Morning All
Thurso so sorry that you are having a rough time, I don't have any wise words unfortunately, but am here and listening to you always. You are doing so well under deeply difficult circumstances.
indie it is horrible being unwell, but take comfort from the fact that you haven't had a drink, I also used to drink even when I was really unwell
so the fact that you are not is real progress 
Once again, thanks for all the help, love and support I received here last night. esp LRD!
The whole thing took me so by surprise, it really took the feet from me.
It was kind of a perfect storm of events.
Ran into ex on Sat, which unnerved me and unsettled me.
Bank has messed me about, which means that 5 months down the line, I am no further forward in extracating myself from my financial tieins with my ex.
Had an altercation with my sis.
And some other stuff.
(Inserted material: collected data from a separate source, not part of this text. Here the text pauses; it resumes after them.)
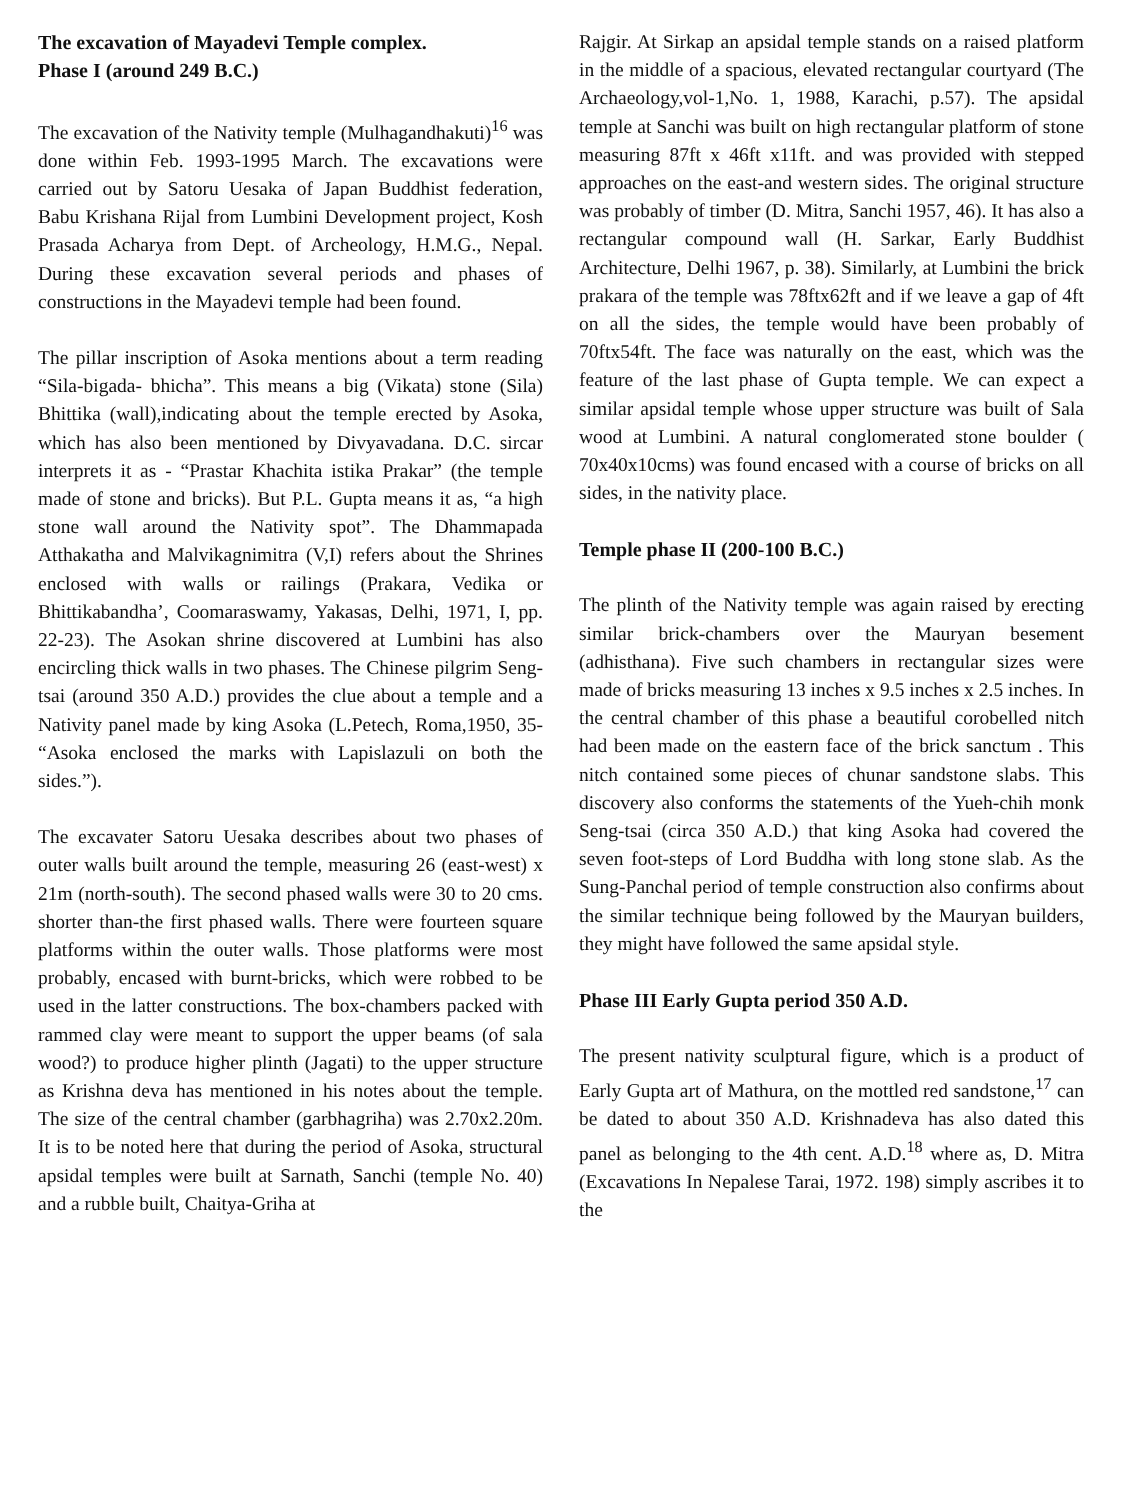The excavation of Mayadevi Temple complex.
Phase I (around 249 B.C.)
The excavation of the Nativity temple (Mulhagandhakuti)<sup>16</sup> was done within Feb. 1993-1995 March. The excavations were carried out by Satoru Uesaka of Japan Buddhist federation, Babu Krishana Rijal from Lumbini Development project, Kosh Prasada Acharya from Dept. of Archeology, H.M.G., Nepal. During these excavation several periods and phases of constructions in the Mayadevi temple had been found.
The pillar inscription of Asoka mentions about a term reading “Sila-bigada- bhicha”. This means a big (Vikata) stone (Sila) Bhittika (wall),indicating about the temple erected by Asoka, which has also been mentioned by Divyavadana. D.C. sircar interprets it as - “Prastar Khachita istika Prakar” (the temple made of stone and bricks). But P.L. Gupta means it as, “a high stone wall around the Nativity spot”. The Dhammapada Atthakatha and Malvikagnimitra (V,I) refers about the Shrines enclosed with walls or railings (Prakara, Vedika or Bhittikabandha’, Coomaraswamy, Yakasas, Delhi, 1971, I, pp. 22-23). The Asokan shrine discovered at Lumbini has also encircling thick walls in two phases. The Chinese pilgrim Seng-tsai (around 350 A.D.) provides the clue about a temple and a Nativity panel made by king Asoka (L.Petech, Roma,1950, 35- “Asoka enclosed the marks with Lapislazuli on both the sides.”).
The excavater Satoru Uesaka describes about two phases of outer walls built around the temple, measuring 26 (east-west) x 21m (north-south). The second phased walls were 30 to 20 cms. shorter than-the first phased walls. There were fourteen square platforms within the outer walls. Those platforms were most probably, encased with burnt-bricks, which were robbed to be used in the latter constructions. The box-chambers packed with rammed clay were meant to support the upper beams (of sala wood?) to produce higher plinth (Jagati) to the upper structure as Krishna deva has mentioned in his notes about the temple. The size of the central chamber (garbhagriha) was 2.70x2.20m. It is to be noted here that during the period of Asoka, structural apsidal temples were built at Sarnath, Sanchi (temple No. 40) and a rubble built, Chaitya-Griha at
Rajgir. At Sirkap an apsidal temple stands on a raised platform in the middle of a spacious, elevated rectangular courtyard (The Archaeology,vol-1,No. 1, 1988, Karachi, p.57). The apsidal temple at Sanchi was built on high rectangular platform of stone measuring 87ft x 46ft x11ft. and was provided with stepped approaches on the east-and western sides. The original structure was probably of timber (D. Mitra, Sanchi 1957, 46). It has also a rectangular compound wall (H. Sarkar, Early Buddhist Architecture, Delhi 1967, p. 38). Similarly, at Lumbini the brick prakara of the temple was 78ftx62ft and if we leave a gap of 4ft on all the sides, the temple would have been probably of 70ftx54ft. The face was naturally on the east, which was the feature of the last phase of Gupta temple. We can expect a similar apsidal temple whose upper structure was built of Sala wood at Lumbini. A natural conglomerated stone boulder ( 70x40x10cms) was found encased with a course of bricks on all sides, in the nativity place.
Temple phase II (200-100 B.C.)
The plinth of the Nativity temple was again raised by erecting similar brick-chambers over the Mauryan besement (adhisthana). Five such chambers in rectangular sizes were made of bricks measuring 13 inches x 9.5 inches x 2.5 inches. In the central chamber of this phase a beautiful corobelled nitch had been made on the eastern face of the brick sanctum . This nitch contained some pieces of chunar sandstone slabs. This discovery also conforms the statements of the Yueh-chih monk Seng-tsai (circa 350 A.D.) that king Asoka had covered the seven foot-steps of Lord Buddha with long stone slab. As the Sung-Panchal period of temple construction also confirms about the similar technique being followed by the Mauryan builders, they might have followed the same apsidal style.
Phase III Early Gupta period 350 A.D.
The present nativity sculptural figure, which is a product of Early Gupta art of Mathura, on the mottled red sandstone,<sup>17</sup> can be dated to about 350 A.D. Krishnadeva has also dated this panel as belonging to the 4th cent. A.D.<sup>18</sup> where as, D. Mitra (Excavations In Nepalese Tarai, 1972. 198) simply ascribes it to the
Thought that my head was ok. But came home after a really nice day, and was lonely, wanted someone to be at home to share my day with, wanted someone to cuddle and to listen to me. But that is not the case. So a massive case of the "poor mes".
Phoned an AA friend, who, bless her, jumped in the car and came over. Lots of talking, and a kick up the butt about all the wonderful things I do have.
Slept OK, back to work today, probably good to be back in a routine tbh.
Full Moon last night as well! Do wonder about whether that has an affect
.
So, managed to get through yesterday, and the tools that AA has provided me to do this, really did work. Hopefully, ODAAT, I will manage to get to 5 months on Sunday.